Assignment for university. Statistical Inference and Modeling.

MIT LicenseMIT

Binary Model Creation to Predict Job Change

This project creates a binary model to predict whether a candidate will work for a company or change jobs. The dataset is cleaned, explored, and modeled to assess the best variables to work with and improve the model's predictive power. The final model predicts with decent accuracy and balanced accuracy. Everything was computed through R.

The following is a brief summary of each section of the report, which may appear messy due to the need for knitting. For more details, see the pdf.

TOC

Problem Statement

The problem statement for this project is to create a binary model that can predict whether a candidate will work for a company or change jobs. The dataset provided includes information on demographics, education, experience, and other factors that may influence a candidate's decision. The goal is to use this data to predict the probability of a candidate looking for a new job or staying with the company, as well as interpreting the factors that affect the candidate's decision. Data preparation, profiling, and feature selection, modeling, residual analysis, and goodness of fit will be utilized to achieve this goal. Additionally, missing imputation is required, and the dataset is imbalanced, with most features being categorical. The assessment metric will be the area under the ROC curve score and confusion table prediction capability analysis for train and test samples.
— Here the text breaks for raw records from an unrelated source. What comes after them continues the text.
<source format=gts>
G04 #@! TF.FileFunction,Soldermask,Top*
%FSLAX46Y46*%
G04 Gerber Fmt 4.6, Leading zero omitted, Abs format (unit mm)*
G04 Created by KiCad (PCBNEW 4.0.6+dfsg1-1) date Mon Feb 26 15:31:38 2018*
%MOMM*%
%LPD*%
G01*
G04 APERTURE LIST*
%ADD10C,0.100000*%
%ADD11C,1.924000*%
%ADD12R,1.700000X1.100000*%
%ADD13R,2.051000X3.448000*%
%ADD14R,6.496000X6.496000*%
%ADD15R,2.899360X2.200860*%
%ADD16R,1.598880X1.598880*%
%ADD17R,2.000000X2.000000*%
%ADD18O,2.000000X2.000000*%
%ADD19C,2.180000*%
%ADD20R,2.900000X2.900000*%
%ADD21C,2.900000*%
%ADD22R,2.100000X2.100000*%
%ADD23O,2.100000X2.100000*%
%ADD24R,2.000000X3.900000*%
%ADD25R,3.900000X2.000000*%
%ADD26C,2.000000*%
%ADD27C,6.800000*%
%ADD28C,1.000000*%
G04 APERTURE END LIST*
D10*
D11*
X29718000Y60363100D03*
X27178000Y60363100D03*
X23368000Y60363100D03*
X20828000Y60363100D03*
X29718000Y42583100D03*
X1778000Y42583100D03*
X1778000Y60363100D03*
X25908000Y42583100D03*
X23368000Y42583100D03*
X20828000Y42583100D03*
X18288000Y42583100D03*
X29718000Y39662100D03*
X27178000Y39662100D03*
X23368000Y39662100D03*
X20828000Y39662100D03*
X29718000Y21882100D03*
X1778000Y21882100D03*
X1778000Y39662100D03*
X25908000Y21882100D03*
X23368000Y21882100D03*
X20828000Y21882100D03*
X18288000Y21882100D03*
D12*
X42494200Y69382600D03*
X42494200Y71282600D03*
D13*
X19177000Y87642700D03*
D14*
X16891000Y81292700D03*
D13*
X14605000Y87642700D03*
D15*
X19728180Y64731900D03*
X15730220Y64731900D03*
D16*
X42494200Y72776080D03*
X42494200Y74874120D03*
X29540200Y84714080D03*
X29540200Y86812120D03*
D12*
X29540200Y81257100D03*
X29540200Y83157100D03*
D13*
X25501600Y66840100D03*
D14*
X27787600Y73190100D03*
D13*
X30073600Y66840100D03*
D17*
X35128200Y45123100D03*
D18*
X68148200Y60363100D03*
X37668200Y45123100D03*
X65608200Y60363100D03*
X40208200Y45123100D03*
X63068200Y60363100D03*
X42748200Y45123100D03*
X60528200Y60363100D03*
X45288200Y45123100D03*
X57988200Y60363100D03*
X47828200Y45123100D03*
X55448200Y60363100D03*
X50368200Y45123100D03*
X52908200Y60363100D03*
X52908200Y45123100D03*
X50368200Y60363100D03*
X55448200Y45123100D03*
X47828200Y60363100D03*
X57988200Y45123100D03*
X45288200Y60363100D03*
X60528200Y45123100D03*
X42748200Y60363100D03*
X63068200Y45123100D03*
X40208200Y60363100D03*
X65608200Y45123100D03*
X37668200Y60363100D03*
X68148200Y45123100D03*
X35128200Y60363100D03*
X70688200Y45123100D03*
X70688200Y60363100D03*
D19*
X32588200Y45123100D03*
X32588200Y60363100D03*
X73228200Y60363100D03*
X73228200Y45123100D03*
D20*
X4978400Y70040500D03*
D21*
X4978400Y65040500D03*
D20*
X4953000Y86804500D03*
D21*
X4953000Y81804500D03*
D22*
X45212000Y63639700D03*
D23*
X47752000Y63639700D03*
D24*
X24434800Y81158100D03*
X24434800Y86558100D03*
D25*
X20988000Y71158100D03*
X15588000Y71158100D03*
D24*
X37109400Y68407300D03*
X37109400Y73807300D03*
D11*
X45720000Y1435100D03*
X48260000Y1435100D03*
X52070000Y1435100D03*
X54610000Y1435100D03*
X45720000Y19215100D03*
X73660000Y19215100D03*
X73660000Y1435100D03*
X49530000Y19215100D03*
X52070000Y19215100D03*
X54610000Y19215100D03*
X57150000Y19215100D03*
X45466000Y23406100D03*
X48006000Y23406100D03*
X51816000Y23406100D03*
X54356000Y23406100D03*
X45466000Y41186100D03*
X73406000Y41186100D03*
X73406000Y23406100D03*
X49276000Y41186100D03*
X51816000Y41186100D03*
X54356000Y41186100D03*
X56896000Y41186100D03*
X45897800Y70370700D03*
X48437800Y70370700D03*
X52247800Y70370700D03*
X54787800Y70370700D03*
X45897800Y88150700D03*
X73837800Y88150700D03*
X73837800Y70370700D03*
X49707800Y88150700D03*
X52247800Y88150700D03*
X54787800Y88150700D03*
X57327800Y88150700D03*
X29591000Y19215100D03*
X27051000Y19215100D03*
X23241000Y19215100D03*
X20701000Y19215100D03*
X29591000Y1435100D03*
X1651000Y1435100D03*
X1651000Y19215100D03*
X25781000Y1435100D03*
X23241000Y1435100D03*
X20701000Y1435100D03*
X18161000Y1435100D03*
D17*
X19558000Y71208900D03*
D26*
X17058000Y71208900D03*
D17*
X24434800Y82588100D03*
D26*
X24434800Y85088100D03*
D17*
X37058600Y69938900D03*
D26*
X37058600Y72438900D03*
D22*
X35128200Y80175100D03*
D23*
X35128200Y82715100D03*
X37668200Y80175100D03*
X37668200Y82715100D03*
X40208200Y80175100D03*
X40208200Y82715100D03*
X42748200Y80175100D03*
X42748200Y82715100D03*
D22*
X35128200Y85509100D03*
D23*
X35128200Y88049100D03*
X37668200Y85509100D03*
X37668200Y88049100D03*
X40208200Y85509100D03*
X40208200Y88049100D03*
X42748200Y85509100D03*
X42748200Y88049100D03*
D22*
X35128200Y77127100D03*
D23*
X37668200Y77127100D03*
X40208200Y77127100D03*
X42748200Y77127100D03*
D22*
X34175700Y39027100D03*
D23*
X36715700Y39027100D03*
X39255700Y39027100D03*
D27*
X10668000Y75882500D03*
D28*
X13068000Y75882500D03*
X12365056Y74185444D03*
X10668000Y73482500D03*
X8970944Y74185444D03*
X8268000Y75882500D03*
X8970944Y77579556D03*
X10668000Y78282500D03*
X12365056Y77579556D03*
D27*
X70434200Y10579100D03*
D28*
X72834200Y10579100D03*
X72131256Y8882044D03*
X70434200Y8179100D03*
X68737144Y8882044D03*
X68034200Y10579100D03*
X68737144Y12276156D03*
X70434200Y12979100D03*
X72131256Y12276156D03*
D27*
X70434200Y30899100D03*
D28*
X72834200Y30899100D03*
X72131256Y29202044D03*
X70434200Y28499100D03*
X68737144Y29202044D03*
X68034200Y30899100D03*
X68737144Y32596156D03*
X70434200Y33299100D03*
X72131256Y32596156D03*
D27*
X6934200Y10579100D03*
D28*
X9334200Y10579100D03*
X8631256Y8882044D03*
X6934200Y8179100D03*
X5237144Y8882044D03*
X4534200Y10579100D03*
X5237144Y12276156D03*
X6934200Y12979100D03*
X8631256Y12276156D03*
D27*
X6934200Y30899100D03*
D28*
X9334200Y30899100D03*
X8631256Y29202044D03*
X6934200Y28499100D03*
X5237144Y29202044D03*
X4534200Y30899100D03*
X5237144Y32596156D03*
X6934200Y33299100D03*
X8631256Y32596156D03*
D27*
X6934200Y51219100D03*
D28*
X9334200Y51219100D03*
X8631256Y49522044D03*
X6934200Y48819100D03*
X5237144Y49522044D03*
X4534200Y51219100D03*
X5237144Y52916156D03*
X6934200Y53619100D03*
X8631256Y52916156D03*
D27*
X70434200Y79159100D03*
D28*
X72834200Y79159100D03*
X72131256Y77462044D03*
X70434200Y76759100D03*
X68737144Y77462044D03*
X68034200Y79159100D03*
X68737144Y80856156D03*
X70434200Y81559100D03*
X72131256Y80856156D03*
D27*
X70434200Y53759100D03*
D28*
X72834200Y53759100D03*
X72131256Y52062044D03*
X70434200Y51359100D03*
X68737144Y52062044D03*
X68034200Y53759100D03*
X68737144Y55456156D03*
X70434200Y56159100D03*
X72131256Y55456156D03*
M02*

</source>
Data Collection and Cleaning

The dataset contains a lot of missing values, which might condition the imputation methods. The missing values are imputed using logic and algorithms. A set of observations with more than 50% missing values is deleted. After the logical imputation, the remaining missing values are imputed using factorial analysis for mixed data. Outliers are not detected in the two numerical variables, and the training_hours variable is not too extreme, so imputation is not done in this case.

EDA

The categorical variables with which the modeling is done are visualized to gain insights. The response variable is significantly associated with all the numerical and categorical variables except for training_hours. People who want to change jobs tend to be from less developed cities with no data regarding the company, have less experience, and higher education. The data is split into working and test datasets to limit overfitting.

Modeling

The data is modeled by assessing the best way to treat variables, such as experience as a factor or numerical variable. Polynomial transformations are applied to the numerical variable experience, and it is seen that the second order polynomial is kept. The categorical variable experience is collapsed by quantiles. The best type of variables to work with is chosen, and the additive effect of variables is explored. Some factors still have a lot of levels, but two of them can be further collapsed to improve the model results. The model resulting from the bic step is studied, and its coefficients are interpreted. Outliers are detected with the Cook's distance method and removed, and the model is reevaluated. The ROC curve and confusion matrix are assessed on the test set.

Conclusion

The project highlights the importance of initial data treatment, which affects the final outcome of the model. The modeling process includes variable treatment, transformation, addition, and interaction, and the residuals and influential observations are addressed. The model's predictive power is assessed using ROC curves, confusion matrices, and Hoslem tests. Overall, the model predicts whether a candidate will work for a company or change jobs with decent accuracy (0.767) and balanced accuracy (0.683).